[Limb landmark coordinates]
----

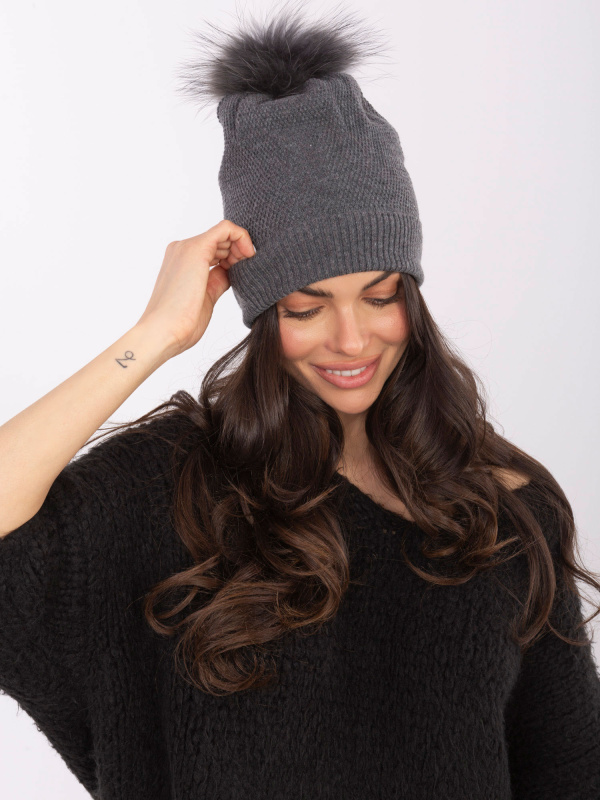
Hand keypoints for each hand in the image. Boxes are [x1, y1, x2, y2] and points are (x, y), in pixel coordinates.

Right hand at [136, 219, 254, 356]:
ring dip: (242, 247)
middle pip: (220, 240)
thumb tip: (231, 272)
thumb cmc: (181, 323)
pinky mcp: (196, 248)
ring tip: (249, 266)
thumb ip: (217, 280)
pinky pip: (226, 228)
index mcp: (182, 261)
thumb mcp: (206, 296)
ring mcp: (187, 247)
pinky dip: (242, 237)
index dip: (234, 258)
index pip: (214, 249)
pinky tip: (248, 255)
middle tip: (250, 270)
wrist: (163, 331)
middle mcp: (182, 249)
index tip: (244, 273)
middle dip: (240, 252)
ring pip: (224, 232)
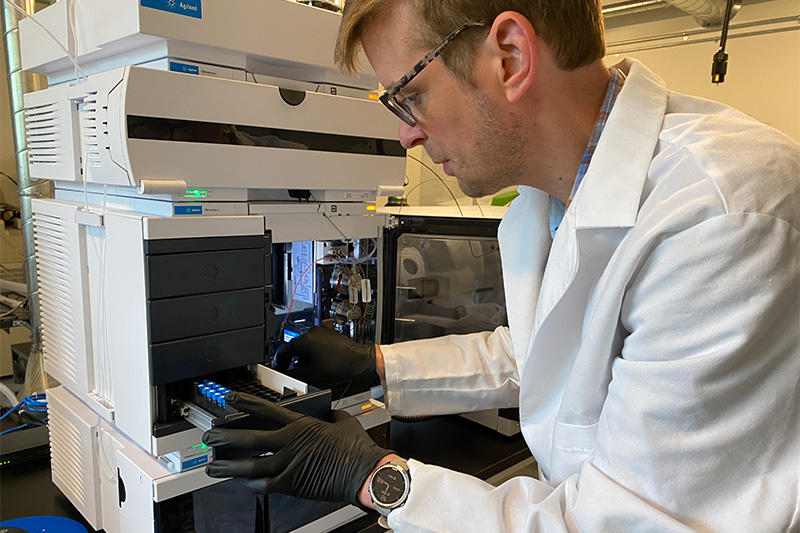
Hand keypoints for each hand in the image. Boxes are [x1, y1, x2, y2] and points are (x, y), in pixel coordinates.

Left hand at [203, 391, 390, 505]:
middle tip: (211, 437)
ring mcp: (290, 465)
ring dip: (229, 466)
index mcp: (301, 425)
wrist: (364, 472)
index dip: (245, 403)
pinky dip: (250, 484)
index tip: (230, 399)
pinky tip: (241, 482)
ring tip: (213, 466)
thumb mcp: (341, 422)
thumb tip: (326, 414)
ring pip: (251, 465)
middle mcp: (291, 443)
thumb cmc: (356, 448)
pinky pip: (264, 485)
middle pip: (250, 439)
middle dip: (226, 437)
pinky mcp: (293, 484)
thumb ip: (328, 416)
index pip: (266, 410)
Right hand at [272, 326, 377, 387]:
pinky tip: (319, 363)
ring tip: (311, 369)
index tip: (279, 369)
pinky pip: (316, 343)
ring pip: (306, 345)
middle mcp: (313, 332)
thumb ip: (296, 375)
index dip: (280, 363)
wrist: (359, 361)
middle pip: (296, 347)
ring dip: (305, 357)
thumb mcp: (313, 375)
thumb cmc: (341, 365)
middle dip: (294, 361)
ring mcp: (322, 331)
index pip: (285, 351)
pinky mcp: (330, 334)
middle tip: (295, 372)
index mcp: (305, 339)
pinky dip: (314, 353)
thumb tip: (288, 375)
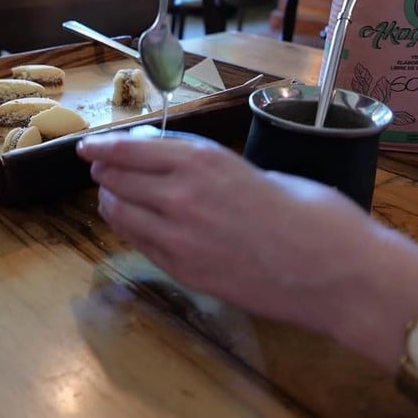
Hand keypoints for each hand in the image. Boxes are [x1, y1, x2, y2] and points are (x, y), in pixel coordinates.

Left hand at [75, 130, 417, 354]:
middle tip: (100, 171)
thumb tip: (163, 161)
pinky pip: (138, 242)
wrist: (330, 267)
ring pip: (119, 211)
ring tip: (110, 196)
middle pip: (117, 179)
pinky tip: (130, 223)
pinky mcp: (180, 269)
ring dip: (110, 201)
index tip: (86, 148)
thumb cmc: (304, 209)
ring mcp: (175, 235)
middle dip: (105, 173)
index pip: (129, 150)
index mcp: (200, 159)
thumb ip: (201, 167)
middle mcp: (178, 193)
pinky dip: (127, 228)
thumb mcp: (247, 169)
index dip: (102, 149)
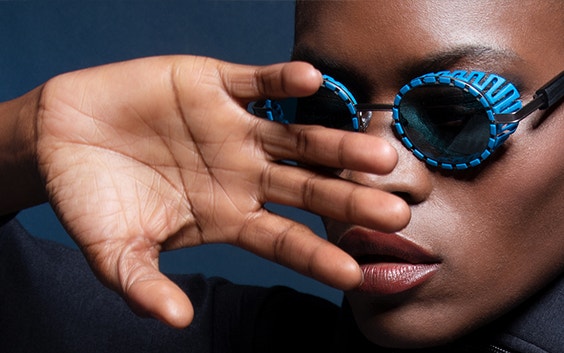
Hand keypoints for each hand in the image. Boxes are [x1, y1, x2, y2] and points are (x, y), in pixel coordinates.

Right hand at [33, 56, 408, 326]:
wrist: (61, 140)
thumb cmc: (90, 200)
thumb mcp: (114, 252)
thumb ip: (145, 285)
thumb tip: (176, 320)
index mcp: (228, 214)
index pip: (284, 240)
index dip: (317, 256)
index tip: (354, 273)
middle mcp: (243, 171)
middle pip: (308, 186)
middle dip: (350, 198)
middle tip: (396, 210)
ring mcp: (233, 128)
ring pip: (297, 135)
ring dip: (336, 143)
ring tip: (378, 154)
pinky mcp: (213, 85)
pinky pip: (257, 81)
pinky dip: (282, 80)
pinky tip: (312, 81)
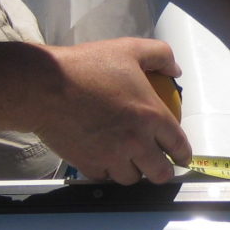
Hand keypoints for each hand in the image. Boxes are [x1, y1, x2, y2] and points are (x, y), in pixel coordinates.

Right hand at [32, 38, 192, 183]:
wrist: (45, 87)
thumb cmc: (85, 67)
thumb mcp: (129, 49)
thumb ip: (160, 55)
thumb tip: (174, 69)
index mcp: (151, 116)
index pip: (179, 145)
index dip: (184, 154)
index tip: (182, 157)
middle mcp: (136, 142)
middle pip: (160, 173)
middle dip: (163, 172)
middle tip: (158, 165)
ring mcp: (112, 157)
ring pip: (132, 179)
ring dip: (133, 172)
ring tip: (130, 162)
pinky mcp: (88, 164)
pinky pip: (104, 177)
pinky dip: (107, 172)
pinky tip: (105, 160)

----

- Directions
For each line above that contains "wrist", make a copy.

- Result of the task
wrist: (163, 331)
wrist: (364, 472)
wrist: (359, 361)
wrist: (330, 267)
wrist: (61, 140)
wrist: (45, 87)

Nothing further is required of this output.